How the NIST Framework will Help with the Latest Threats

Six months after the fact, Heartbleed continues to make news. Many websites are still vulnerable to the Heartbleed exploit and their stolen data has appeared in the online black market. Lists of vulnerable or unpatched websites have also appeared in the black market, and cybercriminals are taking aim.

These challenges were recently covered in McAfee’s latest Threats Report, which dives into the most dangerous cybersecurity trends on a quarterly basis. The report also found:

  • Gameover Zeus Copy Cats: Despite the successful Operation Tovar that disrupted a worldwide botnet, copy cats are on the rise, with new variants of malware and ransomware based on Zeus code popping up.
  • Malware Trends: McAfee Labs recorded 31 million new samples of malware this quarter – the most ever since measurements began.
  • Phishing Scam Research: A recent quiz by McAfee showed that 80 percent of enterprise users fail to detect at least one of seven phishing emails. Phishing plays a major role in many high-profile breaches.

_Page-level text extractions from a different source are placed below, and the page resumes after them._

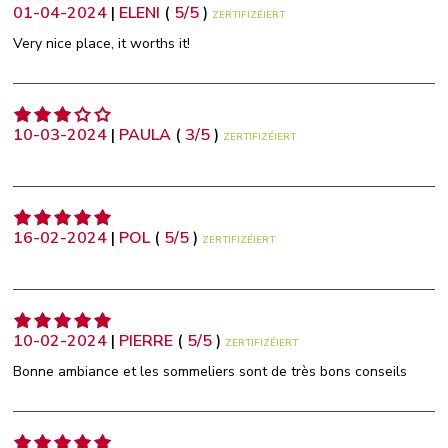
01-04-2024
|
ELENI
(
5
/
5
)
ZERTIFIZÉIERT
Very nice place, it worths it!
10-03-2024
|
PAULA
(
3
/
5
)
ZERTIFIZÉIERT
16-02-2024
|
POL
(
5
/
5
)
ZERTIFIZÉIERT
10-02-2024
|
PIERRE
(
5
/
5
)
ZERTIFIZÉIERT
Bonne ambiance et les sommeliers sont de très bons conseils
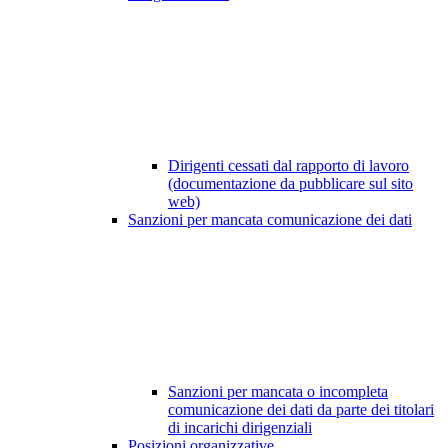
Dirigenti cessati dal rapporto di lavoro
(documentazione da pubblicare sul sito
web)
Sanzioni per mancata comunicazione dei dati
Sanzioni per mancata o incompleta
comunicazione dei dati da parte dei titolari
di incarichi dirigenziali
Posizioni organizzative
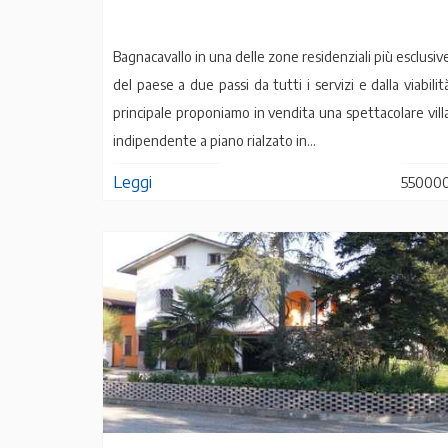
Bagnacavallo in una delle zone residenziali più esclusiv
del paese a due passi da tutti i servizi e dalla viabilit
principale proponiamo in vendita una spettacolare vill
indipendente a piano rialzato in...
Leggi
55000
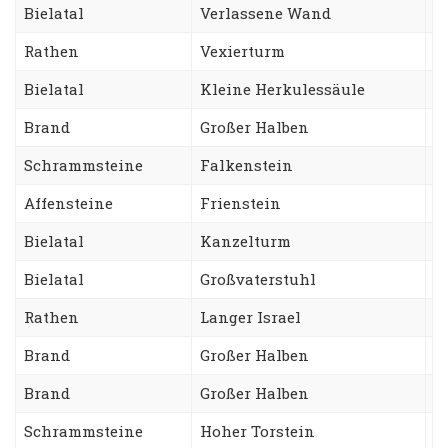
Bielatal
Verlassene Wand
A
Rathen
Vexierturm
A
Bielatal
Kleine Herkulessäule
H
Brand
Großer Halben
C
Schrammsteine
Falkenstein
N
Affensteine
Frienstein
F
Bielatal
Kanzelturm
D
Bielatal
Großvaterstuhl
T
Rathen
Langer Israel
A
Brand
Großer Halben
W
Brand
Großer Halben
S
Schrammsteine
Hoher Torstein
S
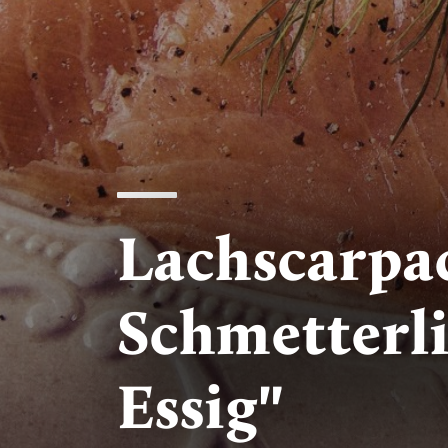
Lachscarpa
Schmetterli
Essig"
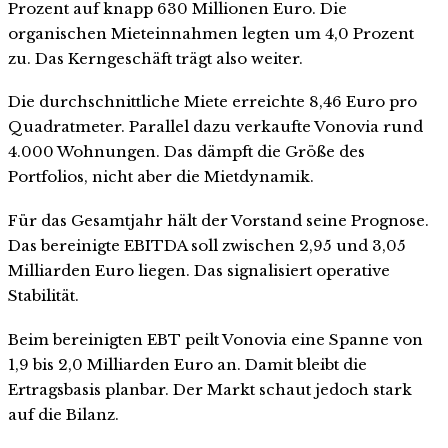
Prozent auf knapp 630 Millionen Euro. Die
organischen Mieteinnahmen legten um 4,0 Prozent
zu. Das Kerngeschäft trägt also weiter.
Die durchschnittliche Miete erreichte 8,46 Euro pro
Quadratmeter. Parallel dazu verkaufte Vonovia rund
4.000 Wohnungen. Das dämpft die Größe des
Portfolios, nicht aber die Mietdynamik.
Für das Gesamtjahr hält der Vorstand seine Prognose.
Das bereinigte EBITDA soll zwischen 2,95 und 3,05
Milliarden Euro liegen. Das signalisiert operative
Stabilität.
Beim bereinigten EBT peilt Vonovia eine Spanne von
1,9 bis 2,0 Milliarden Euro an. Damit bleibt die
Ertragsbasis planbar. Der Markt schaut jedoch stark
auf die Bilanz.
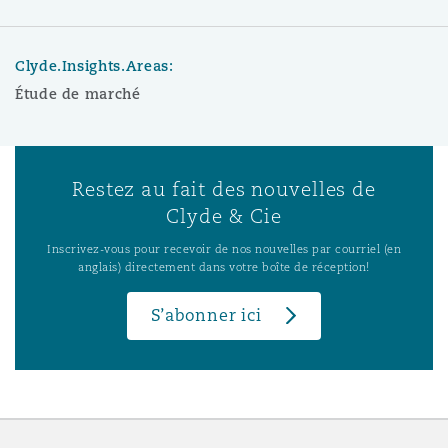
Clyde.Insights.Areas:
Étude de marché
Restez au fait des nouvelles de
Clyde & Cie
Inscrivez-vous pour recevoir de nos nouvelles par courriel (en
anglais) directement dans votre boîte de réception!
S’abonner ici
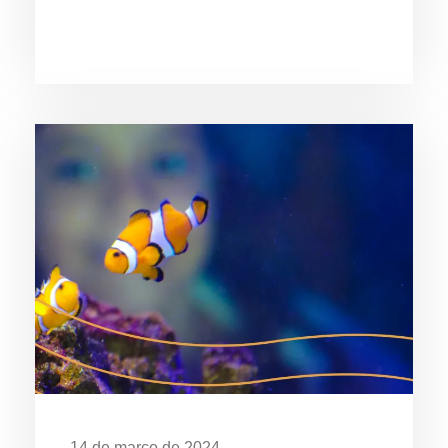
Dia Mundial da Água: Desafios da
Poluição em Ubatuba
14 de março de 2024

Countering the increasingly sophisticated cybersecurity threats to critical infrastructures, networks, intellectual property and privacy, such as these, requires strong cooperation between government, industry and NGO stakeholders. We believe this type of collaboration is necessary to improve cybersecurity in ways that promote innovation, protect citizens’ privacy and preserve the promise of the Internet as a driver of global economic development and social interaction.

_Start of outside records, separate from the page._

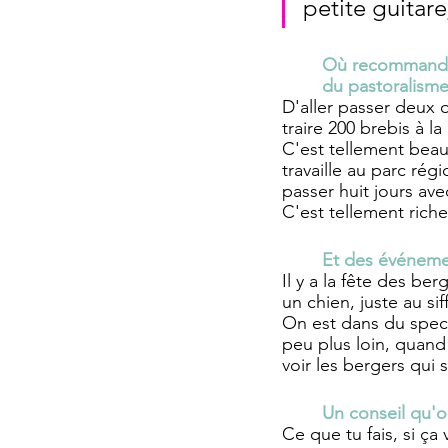
petite guitare
Où recommandera
du pastoralisme
D'aller passer deux o
traire 200 brebis à l
C'est tellement beau
travaille au parc ré
passer huit jours ave
C'est tellement riche
Et des événemen
Il y a la fête des be
un chien, juste au si
On est dans du specta
peu plus loin, quand 
voir les bergers qui s
Un conseil qu'on
Ce que tu fais, si ça 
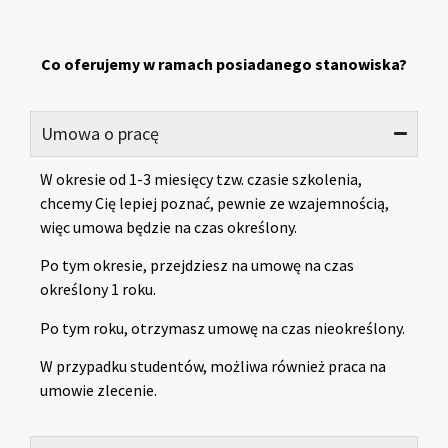
Co oferujemy w ramach posiadanego stanowiska?
Umowa o pracę
W okresie od 1-3 miesięcy tzw. czasie szkolenia,
chcemy Cię lepiej poznać, pewnie ze wzajemnością,
więc umowa będzie na czas określony.
Po tym okresie, przejdziesz na umowę na czas
określony 1 roku.
Po tym roku, otrzymasz umowę na czas nieokreślony.
W przypadku studentów, możliwa również praca na
umowie zlecenie.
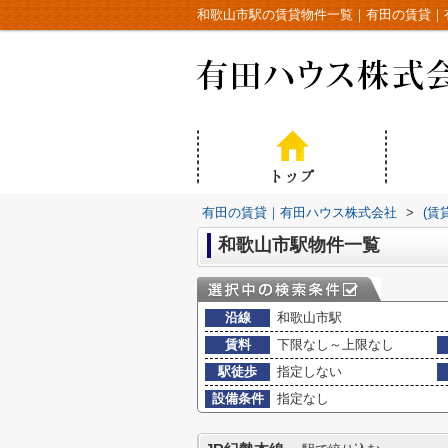
和歌山市駅の賃貸物件一覧｜有田の賃貸｜
有田の賃貸｜有田ハウス株式会社
>
(賃
和歌山市駅物件一覧
沿線
和歌山市駅
賃料
下限なし～上限なし
駅徒歩
指定しない
設備条件
指定なし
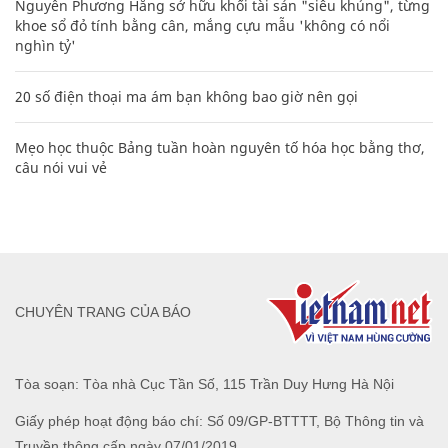
Nguyễn Phương Hằng sở hữu khối tài sản "siêu khủng", từng
khoe sổ đỏ tính bằng cân, mắng cựu mẫu 'không có nổi
nghìn tỷ'
20 số điện thoại ma ám bạn không bao giờ nên gọi
Mẹo học thuộc Bảng tuần hoàn nguyên tố hóa học bằng thơ,
câu nói vui vẻ
CHUYÊN TRANG CỦA BÁO
Tòa soạn: Tòa nhà Cục Tần Số, 115 Trần Duy Hưng Hà Nội
Giấy phép hoạt động báo chí: Số 09/GP-BTTTT, Bộ Thông tin và
Truyền thông cấp ngày 07/01/2019.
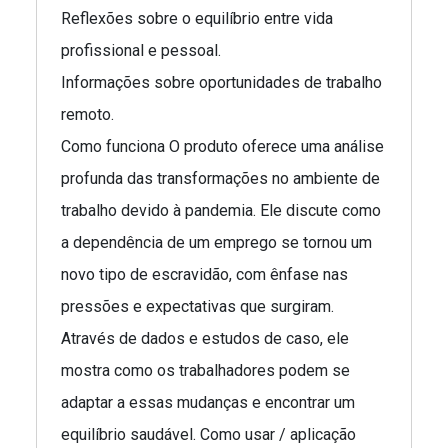
Reflexões sobre o equilíbrio entre vida
profissional e pessoal.
Informações sobre oportunidades de trabalho
remoto.
Como funciona O produto oferece uma análise
profunda das transformações no ambiente de
trabalho devido à pandemia. Ele discute como
a dependência de um emprego se tornou um
novo tipo de escravidão, com ênfase nas
pressões e expectativas que surgiram.
Através de dados e estudos de caso, ele
mostra como os trabalhadores podem se
adaptar a essas mudanças e encontrar um
equilíbrio saudável. Como usar / aplicação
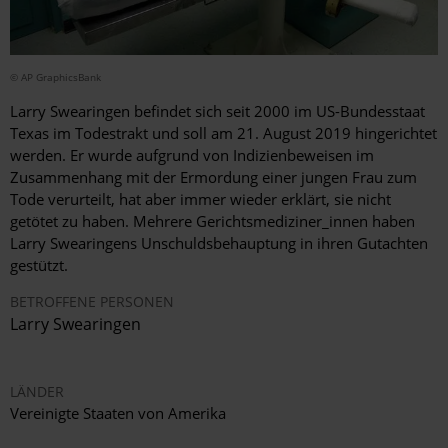
© AP GraphicsBank
Larry Swearingen befindet sich seit 2000 im US-Bundesstaat
Texas im Todestrakt und soll am 21. August 2019 hingerichtet
werden. Er wurde aufgrund von Indizienbeweisen im
Zusammenhang mit der Ermordung einer jungen Frau zum
Tode verurteilt, hat aber immer wieder erklärt, sie nicht
getötet zu haben. Mehrere Gerichtsmediziner_innen haben
Larry Swearingens Unschuldsbehauptung in ihren Gutachten
gestützt.
BETROFFENE PERSONEN
Larry Swearingen
LÄNDER
Vereinigte Staaten von Amerika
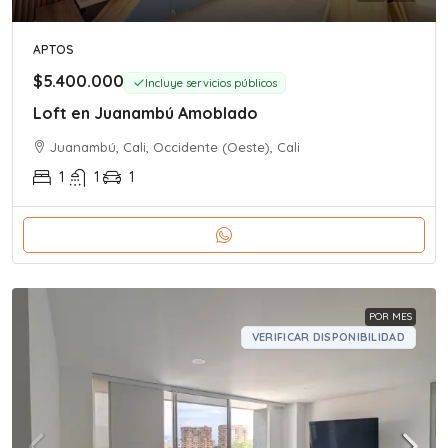
APTOS
$5.400.000
Incluye servicios públicos
Loft en Juanambú Amoblado
Juanambú, Cali, Occidente (Oeste), Cali
1
1
1
POR MES
VERIFICAR DISPONIBILIDAD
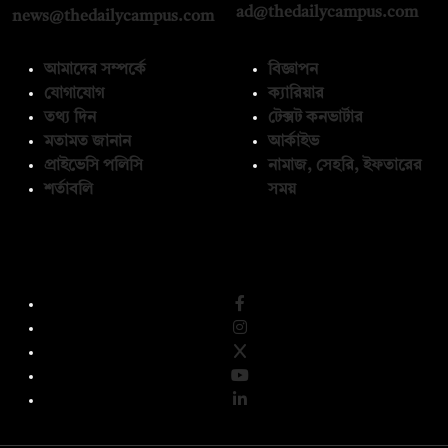
ad@thedailycampus.com
news@thedailycampus.com
আমাদের সম্পর্কে
বিজ্ঞাপন
যোগাযোগ
ক্যারিয়ার
তথ্য দিন
টেক্সট কনভার্টার
মতামত জানান
আর্কাইভ
প্রাইভেসি পলিসি
নামাজ, সেহরি, ইফতারের
শর্তাবলি
সময়
অনুসরণ করুন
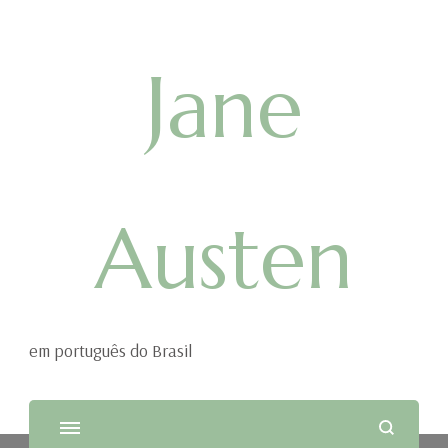
Jane
Austen
em português do Brasil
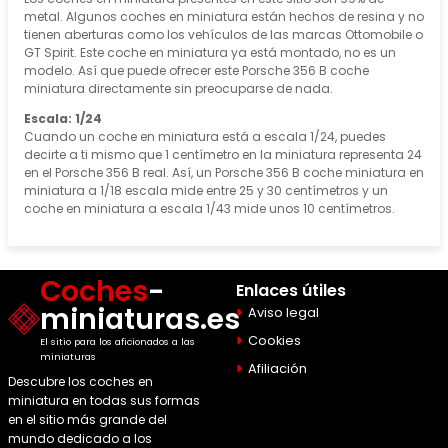
metal. Algunos coches en miniatura están hechos de resina y no
tienen aberturas como los vehículos de las marcas Ottomobile o
GT Spirit. Este coche en miniatura ya está montado, no es un
modelo. Así que puede ofrecer este Porsche 356 B coche
miniatura directamente sin preocuparse de nada.
Escala: 1/24
Cuando un coche en miniatura está a escala 1/24, puedes
decirte a ti mismo que 1 centímetro en la miniatura representa 24
en el Porsche 356 B real. Así, un Porsche 356 B coche miniatura en
miniatura a 1/18 escala mide entre 25 y 30 centímetros y un
coche en miniatura a escala 1/43 mide unos 10 centímetros.
Coches
-
Enlaces útiles
miniaturas.es
Aviso legal
Cookies
El sitio para los aficionados a las
miniaturas
Afiliación
Descubre los coches en
miniatura en todas sus formas
en el sitio más grande del
mundo dedicado a los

That is why McAfee and Intel worked with other industry players, as well as NIST and other stakeholders, to develop a cybersecurity framework that is a model approach to solving these problems, not only here in the U.S. but around the world as well. It is a tool for companies to rate themselves on their cybersecurity posture; where they are, what’s in place and where they need to invest more. Implementing the framework will give the C-suite visibility into the risks their companies face. The framework is voluntary, ultimately letting companies decide for themselves what the acceptable risks are for their businesses and what they need to protect.

The NIST cybersecurity framework, if followed, can help shore up defenses to help companies address the types of challenges identified in our latest Threats Report. At a time when security is critical to providing the assurance that consumers and businesses need, the framework is an important tool to improve cybersecurity. It is also a great start toward raising awareness in critical infrastructure protection. The framework is not a panacea; however, it has the potential to be transformational.